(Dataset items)
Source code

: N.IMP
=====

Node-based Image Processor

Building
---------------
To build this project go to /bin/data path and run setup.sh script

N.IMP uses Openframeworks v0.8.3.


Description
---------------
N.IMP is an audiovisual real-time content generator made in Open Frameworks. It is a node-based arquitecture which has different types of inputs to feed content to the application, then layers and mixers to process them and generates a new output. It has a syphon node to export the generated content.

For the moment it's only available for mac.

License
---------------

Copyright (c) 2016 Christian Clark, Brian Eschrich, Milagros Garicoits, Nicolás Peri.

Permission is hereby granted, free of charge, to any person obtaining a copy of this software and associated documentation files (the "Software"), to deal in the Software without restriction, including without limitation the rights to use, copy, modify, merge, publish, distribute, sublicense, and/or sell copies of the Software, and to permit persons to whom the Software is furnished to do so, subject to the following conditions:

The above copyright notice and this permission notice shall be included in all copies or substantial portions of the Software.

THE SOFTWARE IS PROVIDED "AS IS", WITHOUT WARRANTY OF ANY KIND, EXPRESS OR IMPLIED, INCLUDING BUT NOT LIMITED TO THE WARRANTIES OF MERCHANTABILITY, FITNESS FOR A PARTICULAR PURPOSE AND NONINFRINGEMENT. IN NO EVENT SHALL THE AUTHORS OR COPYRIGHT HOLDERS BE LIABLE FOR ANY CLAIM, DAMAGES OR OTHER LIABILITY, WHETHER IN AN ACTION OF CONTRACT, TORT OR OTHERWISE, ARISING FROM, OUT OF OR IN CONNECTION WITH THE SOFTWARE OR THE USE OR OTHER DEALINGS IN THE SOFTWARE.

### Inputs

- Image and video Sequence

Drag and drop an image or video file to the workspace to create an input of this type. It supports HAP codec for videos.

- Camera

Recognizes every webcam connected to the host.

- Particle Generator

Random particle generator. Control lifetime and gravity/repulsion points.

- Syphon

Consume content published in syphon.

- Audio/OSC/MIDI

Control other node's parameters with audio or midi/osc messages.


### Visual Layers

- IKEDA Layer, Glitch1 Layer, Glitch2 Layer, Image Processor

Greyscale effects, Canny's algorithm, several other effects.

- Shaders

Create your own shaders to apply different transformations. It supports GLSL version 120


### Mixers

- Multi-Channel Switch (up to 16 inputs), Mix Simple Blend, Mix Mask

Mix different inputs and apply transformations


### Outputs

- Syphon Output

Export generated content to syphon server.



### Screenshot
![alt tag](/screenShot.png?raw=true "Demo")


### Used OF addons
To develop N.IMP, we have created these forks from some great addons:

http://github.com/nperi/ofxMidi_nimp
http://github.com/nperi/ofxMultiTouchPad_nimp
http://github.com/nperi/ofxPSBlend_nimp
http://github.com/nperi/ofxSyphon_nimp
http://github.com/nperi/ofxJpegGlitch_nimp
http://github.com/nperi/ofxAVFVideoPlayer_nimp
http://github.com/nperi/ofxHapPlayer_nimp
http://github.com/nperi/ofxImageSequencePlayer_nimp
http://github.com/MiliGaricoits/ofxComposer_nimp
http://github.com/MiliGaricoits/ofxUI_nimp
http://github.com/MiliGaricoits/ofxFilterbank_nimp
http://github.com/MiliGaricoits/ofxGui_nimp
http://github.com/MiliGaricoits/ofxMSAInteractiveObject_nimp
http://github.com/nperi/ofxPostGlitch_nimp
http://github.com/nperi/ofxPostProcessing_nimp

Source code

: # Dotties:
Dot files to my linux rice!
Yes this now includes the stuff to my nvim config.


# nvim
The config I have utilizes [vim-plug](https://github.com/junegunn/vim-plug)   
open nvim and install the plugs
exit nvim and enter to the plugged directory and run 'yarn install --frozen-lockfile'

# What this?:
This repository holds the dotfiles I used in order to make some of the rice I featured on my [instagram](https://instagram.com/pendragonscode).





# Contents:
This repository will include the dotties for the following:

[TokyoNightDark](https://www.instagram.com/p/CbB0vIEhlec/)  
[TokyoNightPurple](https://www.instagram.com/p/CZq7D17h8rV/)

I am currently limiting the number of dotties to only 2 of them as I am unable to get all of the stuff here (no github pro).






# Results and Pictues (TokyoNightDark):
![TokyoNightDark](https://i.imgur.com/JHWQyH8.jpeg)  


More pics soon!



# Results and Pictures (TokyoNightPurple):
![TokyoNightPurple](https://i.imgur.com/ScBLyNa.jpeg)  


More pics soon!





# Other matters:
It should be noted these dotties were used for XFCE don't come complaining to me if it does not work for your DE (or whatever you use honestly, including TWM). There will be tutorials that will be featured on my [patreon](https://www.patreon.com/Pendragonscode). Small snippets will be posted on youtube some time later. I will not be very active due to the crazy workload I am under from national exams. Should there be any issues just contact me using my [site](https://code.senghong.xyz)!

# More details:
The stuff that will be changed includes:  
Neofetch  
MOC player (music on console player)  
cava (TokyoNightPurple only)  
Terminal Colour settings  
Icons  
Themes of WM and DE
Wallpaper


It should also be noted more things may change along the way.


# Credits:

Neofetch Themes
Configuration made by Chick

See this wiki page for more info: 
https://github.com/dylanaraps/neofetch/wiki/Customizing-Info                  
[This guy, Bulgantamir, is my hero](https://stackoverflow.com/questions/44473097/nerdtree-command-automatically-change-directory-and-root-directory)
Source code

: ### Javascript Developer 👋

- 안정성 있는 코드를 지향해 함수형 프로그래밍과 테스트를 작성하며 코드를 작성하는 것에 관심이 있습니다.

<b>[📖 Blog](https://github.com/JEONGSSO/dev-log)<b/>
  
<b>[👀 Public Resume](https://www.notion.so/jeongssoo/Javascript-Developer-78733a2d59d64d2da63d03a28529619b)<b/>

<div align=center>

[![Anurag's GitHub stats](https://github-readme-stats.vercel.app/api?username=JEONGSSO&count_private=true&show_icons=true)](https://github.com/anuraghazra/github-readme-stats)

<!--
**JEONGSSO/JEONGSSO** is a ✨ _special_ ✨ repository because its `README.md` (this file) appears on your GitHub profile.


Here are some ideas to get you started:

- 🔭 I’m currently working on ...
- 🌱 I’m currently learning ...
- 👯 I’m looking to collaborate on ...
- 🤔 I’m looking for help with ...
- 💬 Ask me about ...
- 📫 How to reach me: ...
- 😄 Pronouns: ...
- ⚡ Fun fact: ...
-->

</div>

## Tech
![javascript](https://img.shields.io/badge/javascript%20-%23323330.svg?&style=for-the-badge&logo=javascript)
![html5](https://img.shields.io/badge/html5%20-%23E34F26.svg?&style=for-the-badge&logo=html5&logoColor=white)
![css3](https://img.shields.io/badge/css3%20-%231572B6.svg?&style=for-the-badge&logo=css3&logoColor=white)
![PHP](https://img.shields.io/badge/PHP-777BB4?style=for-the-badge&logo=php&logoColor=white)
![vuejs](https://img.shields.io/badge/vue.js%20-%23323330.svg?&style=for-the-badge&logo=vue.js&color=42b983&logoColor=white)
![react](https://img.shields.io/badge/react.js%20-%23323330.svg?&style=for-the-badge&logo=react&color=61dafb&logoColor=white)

§ Problem details
Keeping every word in place, restate the entries above.

§ Written answer
Source code

: N.IMP
=====

Node-based Image Processor

Building
---------------
To build this project go to /bin/data path and run setup.sh script

N.IMP uses Openframeworks v0.8.3.


Description
---------------
N.IMP is an audiovisual real-time content generator made in Open Frameworks. It is a node-based arquitecture which has different types of inputs to feed content to the application, then layers and mixers to process them and generates a new output. It has a syphon node to export the generated content.

For the moment it's only available for mac.

License
---------------

Copyright (c) 2016 Christian Clark, Brian Eschrich, Milagros Garicoits, Nicolás Peri.

Permission is hereby granted, free of charge, to any person obtaining a copy of this software and associated documentation files (the "Software"), to deal in the Software without restriction, including without limitation the rights to use, copy, modify, merge, publish, distribute, sublicense, and/or sell copies of the Software, and to permit persons to whom the Software is furnished to do so, subject to the following conditions:

The above copyright notice and this permission notice shall be included in all copies or substantial portions of the Software.

THE SOFTWARE IS PROVIDED "AS IS", WITHOUT WARRANTY OF ANY KIND, EXPRESS OR IMPLIED, INCLUDING BUT NOT LIMITED TO THE WARRANTIES OF MERCHANTABILITY, FITNESS FOR A PARTICULAR PURPOSE AND NONINFRINGEMENT. IN NO EVENT SHALL THE AUTHORS OR COPYRIGHT HOLDERS BE LIABLE FOR ANY CLAIM, DAMAGES OR OTHER LIABILITY, WHETHER IN AN ACTION OF CONTRACT, TORT OR OTHERWISE, ARISING FROM, OUT OF OR IN CONNECTION WITH THE SOFTWARE OR THE USE OR OTHER DEALINGS IN THE SOFTWARE.

### Inputs

- Image and video Sequence

Drag and drop an image or video file to the workspace to create an input of this type. It supports HAP codec for videos.

- Camera

Recognizes every webcam connected to the host.

- Particle Generator

Random particle generator. Control lifetime and gravity/repulsion points.

- Syphon

Consume content published in syphon.

- Audio/OSC/MIDI

Control other node's parameters with audio or midi/osc messages.


### Visual Layers

- IKEDA Layer, Glitch1 Layer, Glitch2 Layer, Image Processor

Greyscale effects, Canny's algorithm, several other effects.

- Shaders

Create your own shaders to apply different transformations. It supports GLSL version 120


### Mixers

- Multi-Channel Switch (up to 16 inputs), Mix Simple Blend, Mix Mask

Mix different inputs and apply transformations


### Outputs

- Syphon Output

Export generated content to syphon server.



### Screenshot
![alt tag](/screenShot.png?raw=true "Demo")


### Used OF addons
To develop N.IMP, we have created these forks from some great addons:

http://github.com/nperi/ofxMidi_nimp
http://github.com/nperi/ofxMultiTouchPad_nimp
http://github.com/nperi/ofxPSBlend_nimp
http://github.com/nperi/ofxSyphon_nimp
http://github.com/nperi/ofxJpegGlitch_nimp
http://github.com/nperi/ofxAVFVideoPlayer_nimp
http://github.com/nperi/ofxHapPlayer_nimp
http://github.com/nperi/ofxImageSequencePlayer_nimp
http://github.com/MiliGaricoits/ofxComposer_nimp
http://github.com/MiliGaricoits/ofxUI_nimp
http://github.com/MiliGaricoits/ofxFilterbank_nimp
http://github.com/MiliGaricoits/ofxGui_nimp
http://github.com/MiliGaricoits/ofxMSAInteractiveObject_nimp
http://github.com/nperi/ofxPostGlitch_nimp
http://github.com/nperi/ofxPostProcessing_nimp

Source code

: # Dotties:
Dot files to my linux rice!
Yes this now includes the stuff to my nvim config.


# nvim
The config I have utilizes [vim-plug](https://github.com/junegunn/vim-plug)   
open nvim and install the plugs
exit nvim and enter to the plugged directory and run 'yarn install --frozen-lockfile'

# What this?:
This repository holds the dotfiles I used in order to make some of the rice I featured on my [instagram](https://instagram.com/pendragonscode).





# Contents:
This repository will include the dotties for the following:

[TokyoNightDark](https://www.instagram.com/p/CbB0vIEhlec/)  
[TokyoNightPurple](https://www.instagram.com/p/CZq7D17h8rV/)

I am currently limiting the number of dotties to only 2 of them as I am unable to get all of the stuff here (no github pro).






# Results and Pictues (TokyoNightDark):
![TokyoNightDark](https://i.imgur.com/JHWQyH8.jpeg)  


More pics soon!



# Results and Pictures (TokyoNightPurple):
![TokyoNightPurple](https://i.imgur.com/ScBLyNa.jpeg)  


More pics soon!





# Other matters:
It should be noted these dotties were used for XFCE don't come complaining to me if it does not work for your DE (or whatever you use honestly, including TWM). There will be tutorials that will be featured on my [patreon](https://www.patreon.com/Pendragonscode). Small snippets will be posted on youtube some time later. I will not be very active due to the crazy workload I am under from national exams. Should there be any issues just contact me using my [site](https://code.senghong.xyz)!

# More details:
The stuff that will be changed includes:  
Neofetch  
MOC player (music on console player)  
cava (TokyoNightPurple only)  
Terminal Colour settings  
Icons  
Themes of WM and DE
Wallpaper


It should also be noted more things may change along the way.


# Credits:

Neofetch Themes
Configuration made by Chick

See this wiki page for more info: 
https://github.com/dylanaraps/neofetch/wiki/Customizing-Info                  
[This guy, Bulgantamir, is my hero](https://stackoverflow.com/questions/44473097/nerdtree-command-automatically-change-directory-and-root-directory)
Source code

: ### Javascript Developer 👋

- 안정성 있는 코드를 지향해 함수형 프로그래밍과 테스트를 작성하며 코드를 작성하는 것에 관심이 있습니다.

<b>[📖 Blog](https://github.com/JEONGSSO/dev-log)<b/>
  
<b>[👀 Public Resume](https://www.notion.so/jeongssoo/Javascript-Developer-78733a2d59d64d2da63d03a28529619b)<b/>

<div align=center>

[![Anurag's GitHub stats](https://github-readme-stats.vercel.app/api?username=JEONGSSO&count_private=true&show_icons=true)](https://github.com/anuraghazra/github-readme-stats)

<!--
**JEONGSSO/JEONGSSO** is a ✨ _special_ ✨ repository because its `README.md` (this file) appears on your GitHub profile.


Here are some ideas to get you started:

- 🔭 I’m currently working on ...
- 🌱 I’m currently learning ...
- 👯 I’m looking to collaborate on ...
- 🤔 I’m looking for help with ...
- 💬 Ask me about ...
- 📫 How to reach me: ...
- 😄 Pronouns: ...
- ⚡ Fun fact: ...
-->

</div>

## Tech
![javascript](https://img.shields.io/badge/javascript%20-%23323330.svg?&style=for-the-badge&logo=javascript)
![html5](https://img.shields.io/badge/html5%20-%23E34F26.svg?&style=for-the-badge&logo=html5&logoColor=white)
![css3](https://img.shields.io/badge/css3%20-%231572B6.svg?&style=for-the-badge&logo=css3&logoColor=white)
![PHP](https://img.shields.io/badge/PHP-777BB4?style=for-the-badge&logo=php&logoColor=white)
![vuejs](https://img.shields.io/badge/vue.js%20-%23323330.svg?&style=for-the-badge&logo=vue.js&color=42b983&logoColor=white)
![react](https://img.shields.io/badge/react.js%20-%23323330.svg?&style=for-the-badge&logo=react&color=61dafb&logoColor=white)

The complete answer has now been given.